#### PROBLEMA 1
Repita, sem mudar nada, a parte do trecho sobre a violência contra pessoas LGBT que começa com as palavras contendo "E como o capitalismo" e termina com "continuam na capitalista.".
#### PROBLEMA 2
Passe para o inglês esta frase do trecho sobre a violência contra pessoas LGBT: "Começamos com essas constatações porque são essenciais para compreendermos que a violência contra as pessoas LGBT decorre da própria lógica de funcionamento da sociedade capitalista."

=== TRECHO FORNECIDO ===

Mas, isso ainda é pouco. Não basta se submeter e vender a força de trabalho, é preciso vender o mais barato possível para que a manutenção de nossas necessidades físicas também seja com o mais básico possível.

E como o capitalismo consegue isso? Uma das formas é estabelecendo diferenças entre as pessoas, desqualificando a sua força de trabalho para que, além da exploração, imponha sobre elas a opressão pela cor de pele, de gênero ou de orientação sexual. Essas barbaridades já ocorreram em diversos modelos de sociedade e continuam na capitalista.

Começamos com essas constatações porque são essenciais para compreendermos que a violência contra as pessoas LGBT decorre da própria lógica de funcionamento da sociedade capitalista.

A violência contra as pessoas LGBT

Para prevalecer essa opressão a classe dominante dissemina na sociedade ideias preconceituosas e moralistas de modo que elas pareçam não da classe dominante, mas como algo “normal e natural” de toda a sociedade.

Quando a burguesia não consegue que as pessoas, passivamente, se conformem e aceitem como natural a diferenciação, escancara-se uma violência aberta. Os dados são assustadores, pela quantidade e pelas características dessa violência.

=== DADOS FORNECIDOS ===

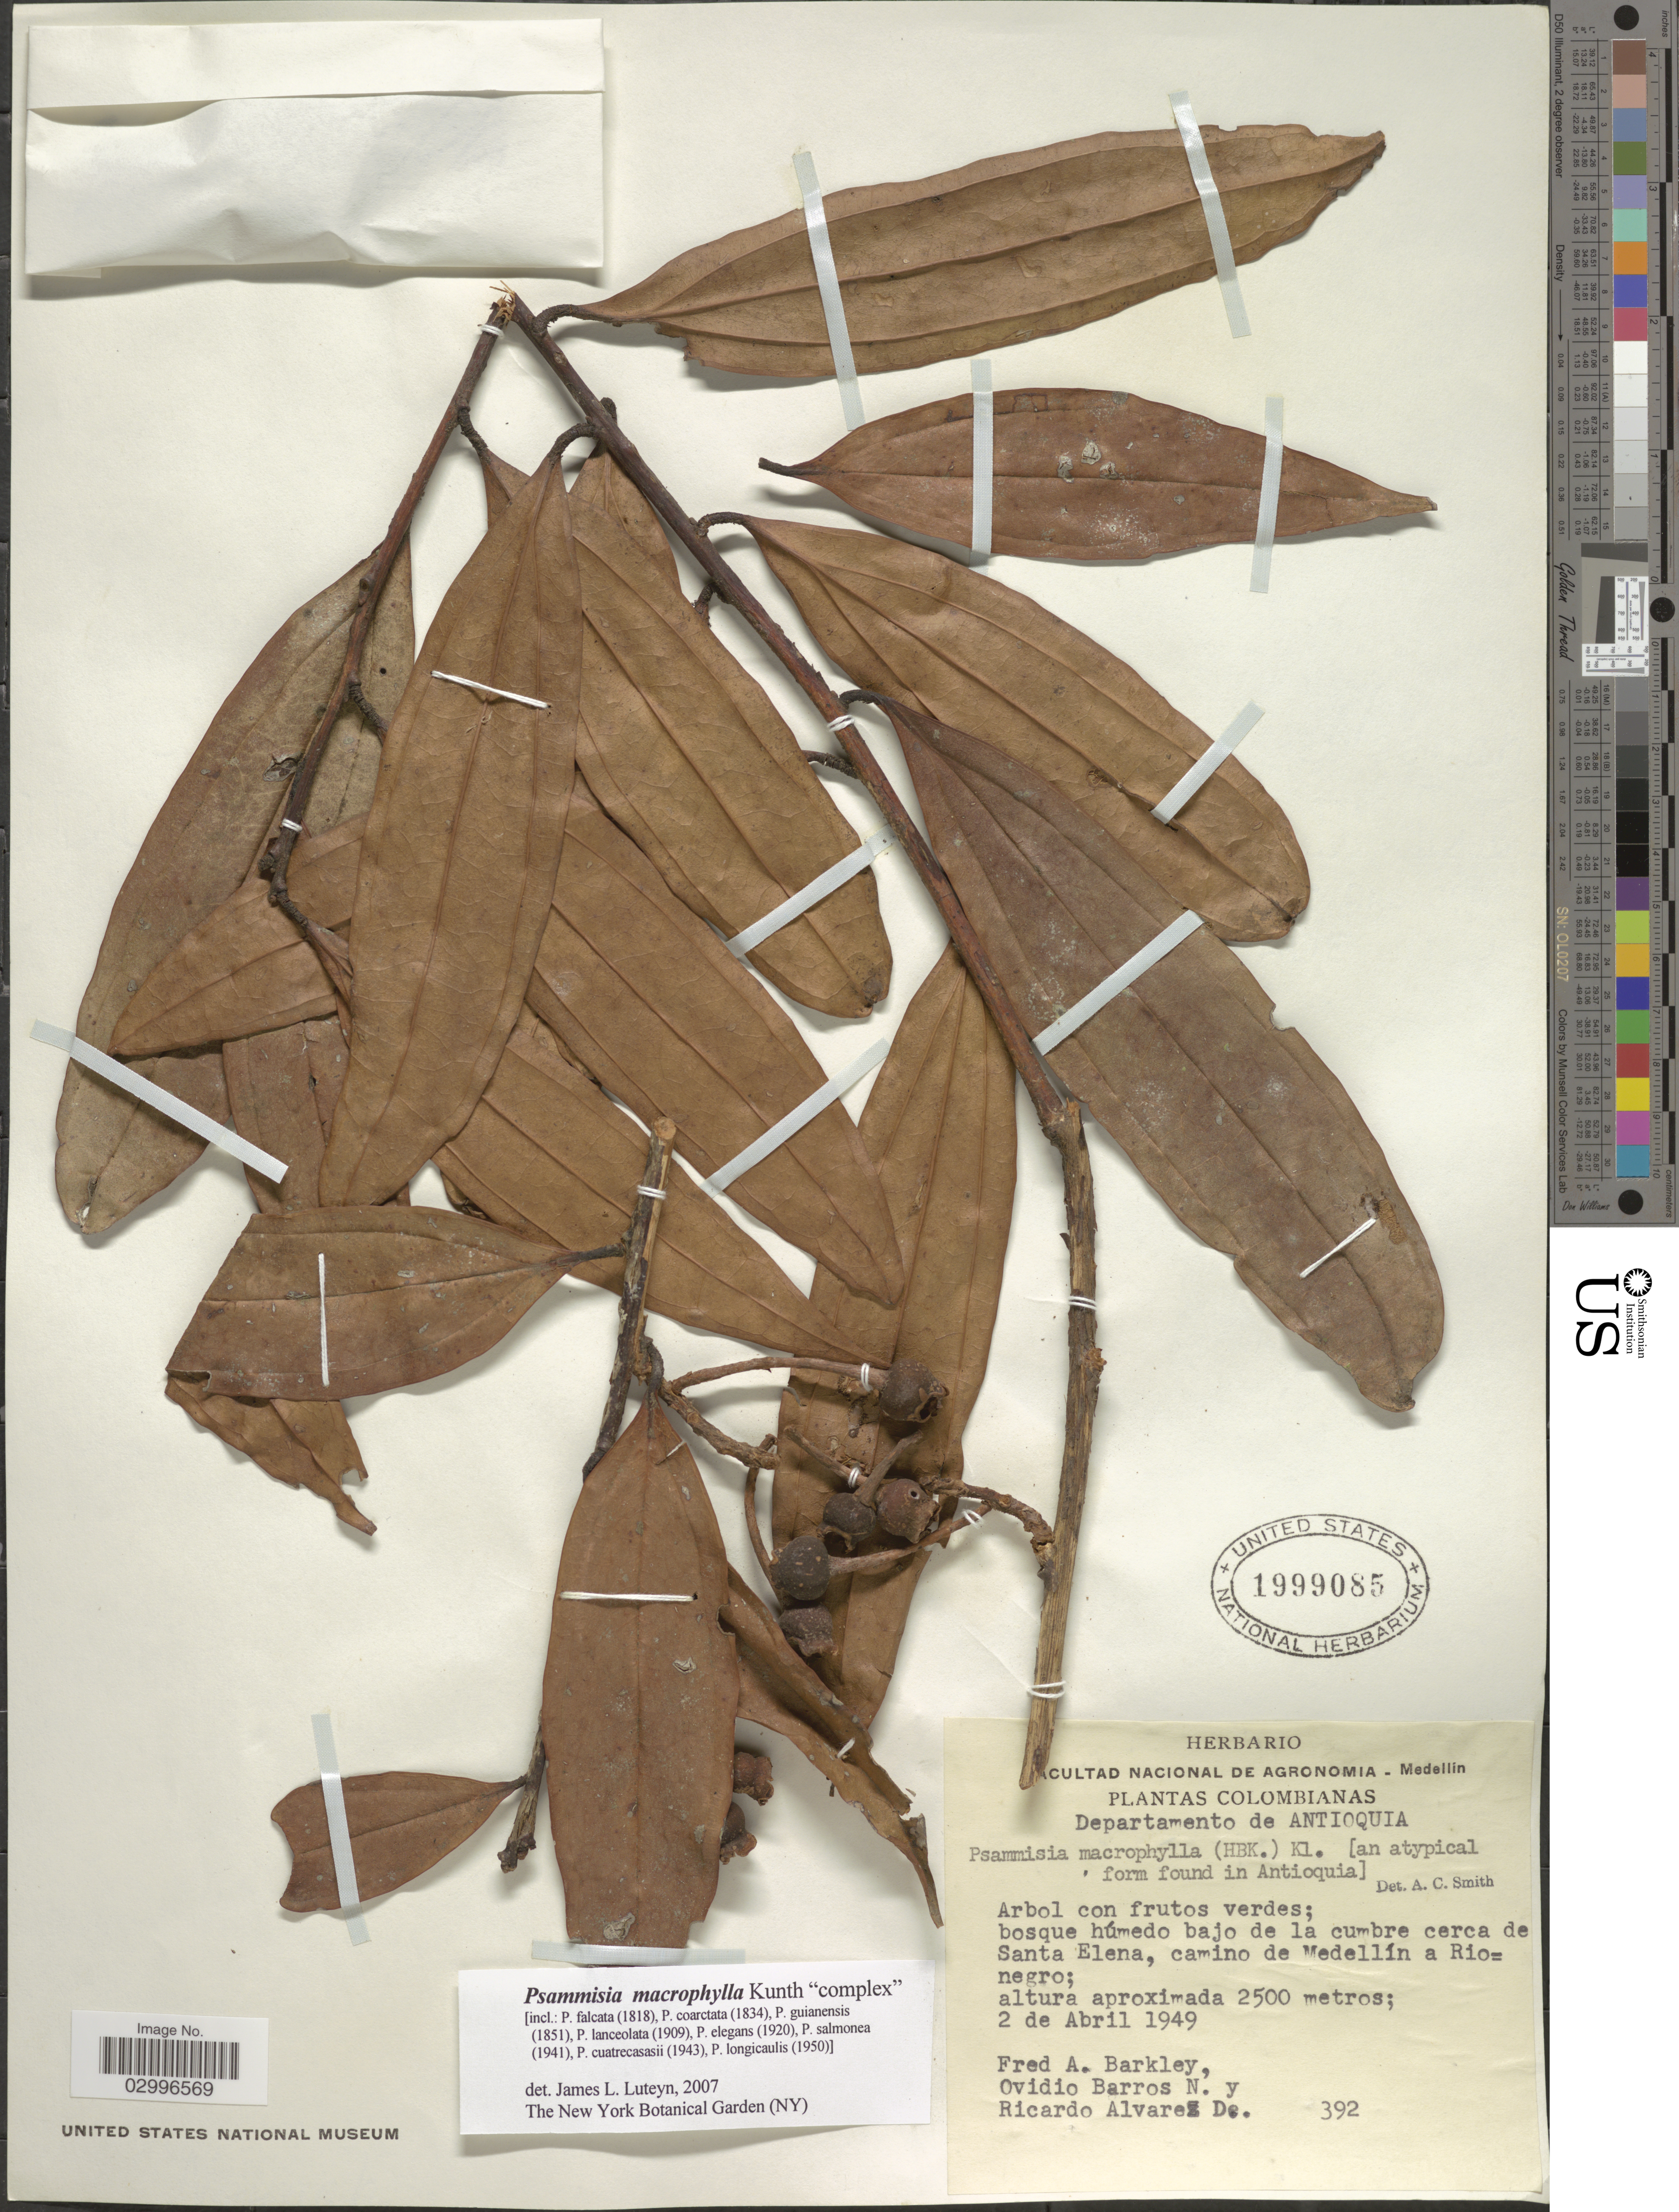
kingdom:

===

#### RESPOSTA COMPLETA 1
E como o capitalismo consegue isso? Uma das formas é estabelecendo diferenças entre as pessoas, desqualificando a sua força de trabalho para que, além da exploração, imponha sobre elas a opressão pela cor de pele, de gênero ou de orientação sexual. Essas barbaridades já ocorreram em diversos modelos de sociedade e continuam na capitalista.

#### RESPOSTA COMPLETA 2
We begin with these observations because they are essential for us to understand that violence against LGBT people stems from the very logic by which capitalist society operates.